Qui débute avant les premières lignes officielles, dans le commentaire d’une photo posée en page de garde :
(…) Chaplin éminence grise de Charlot manipulé par lui, le masque tragique sur un corps comique, Charlot « sentimental puppet », l’empathie distanciée, l’auto-ironie de Chaplin, la chorégraphie comme écriture de songe, le créateur d’images à jamais mémorables, le poète comique, l’auteur en abyme, le rêve dans le rêve…
Nysenholc n’est pas qu’un spécialiste de Chaplin, c’est un penseur émérite de son œuvre. Ce qui projette dans une mise en abyme matriochkée : Nysenholc rêve Chaplin rêvant Charlot.
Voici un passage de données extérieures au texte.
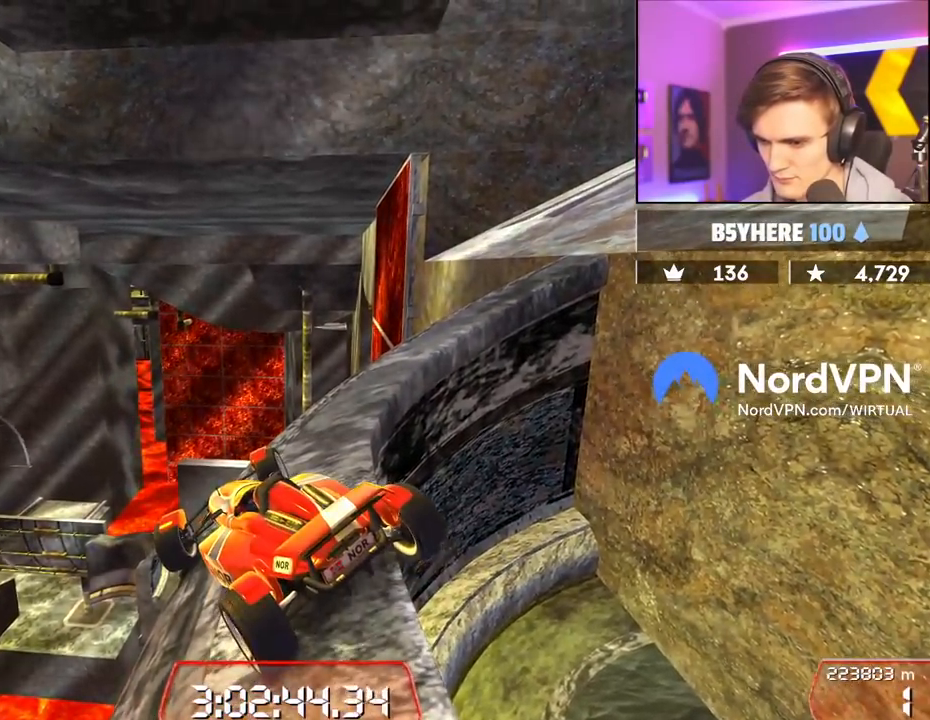
{"keys": ["down", "left"], "events": [[234, "right", "up"], [384, "down", "down"], [384, "left", "down"]]}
Passionnant ! Par le biais d’une grille d’interprétation, le rêve, jugé/juché au cœur du phénomène Chaplin/Charlot, on revisite les films et leurs scènes marquantes, on décortique leurs charges émotives, les points d’appui (biographie, personnalité, influences…) du génie.
Prenons un exemple. Dans Les lumières de la ville, Charlot tombe amoureux d’une jeune aveugle, décroche l’argent qui permettra à sa protégée de recouvrer la vue. Arrive la scène finale. L’héroïne, en attente de son sauveur, l’observe derrière la baie vitrée (mur symbolique) de son magasin de fleurs. Il n’a jamais paru si misérable mais elle n’est pas émue. Un clochard, pathétique et comique, est chahuté par les vendeurs de journaux ? Elle rit. C’est qu’elle voit tout en ayant sombré dans une cécité intérieure. Le film a tourné autour d’une mise en rêve, le réveil précipite les protagonistes dans la mauvaise surprise et le désenchantement. Toute la scène déploie un suspense et une émotion maximalisés, que Nysenholc lie en amont à l’enfance orpheline de Chaplin, à cette mère internée (dans un foyer abandonné par le père) qu’il a libérée et emmenée en Amérique mais qui, dans sa folie, ne peut voir ce que son fils réussit, est devenu, est.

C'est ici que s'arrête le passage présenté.